Flaux J concluded that once it is seen that none of the third parties undertook the sea carriage or were, in fact, the carrier within the meaning of the Hague Rules, unlike the owners in the “Starsin”, the conclusion that the enforcement of the covenant not to sue is not contrary to Article III rule 8 is clearly correct. The claimant’s tried to run the argument that the "Himalaya contract" was the "virtual" contract of carriage to which subcontractors etc. became party when they performed a carriage obligation. Flaux J refuted this argument because the Himalaya clause in this case did not include the deeming provision of Roskill's "classic" Himalaya clause.

 

The defendant further argued that by agreeing with their position that this would support the purpose for which the Rules were enacted, to prevent cargo interests from avoiding the effect of contractual defences. The judge felt that, on the contrary, the opposite would be true if he supported the defendant's position. His view being that it appeared to be the case that the defendants motivation to sue the haulage company was because this was a method, they thought, of circumventing the limitation on their remedies to be found in the R.H.A. conditions of haulage.
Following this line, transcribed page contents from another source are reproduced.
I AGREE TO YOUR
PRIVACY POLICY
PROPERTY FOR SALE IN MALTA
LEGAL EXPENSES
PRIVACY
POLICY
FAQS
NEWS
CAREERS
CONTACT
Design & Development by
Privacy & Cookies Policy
They did not sue the claimants because this would have resulted in them being presented with limitation of liability and time bar defences. The likely effect of a successful claim against the hauliers would be that they would then seek under the R.H.A terms an indemnity from VOC and then VOC, having acted as agents of the claimants, would then seek an indemnity from the claimant. Thus the defendants would have avoided the error in navigation defence leaving owners to assume liabilities which should not have been theirs under the Hague Rules. 

 

The judge felt that the insurer-defendant was pursing the third parties, not on the basis that they were parties to the contract of carriage and could rely upon defences under Articles IV rule 2 Hague Rules, but on the basis that they are liable in tort under Brazilian law. The defendant-insurer will not limit their claim in Brazil to a contractual one which is subject to the Hague Rules. They are seeking to take advantage of the fact that the Rules have no application in Brazil.

 

In conclusion, the judge considered that the claimants were entitled to an anti-suit injunction restraining the defendants from continuing with the proceedings in Brazil against all the parties being sued there.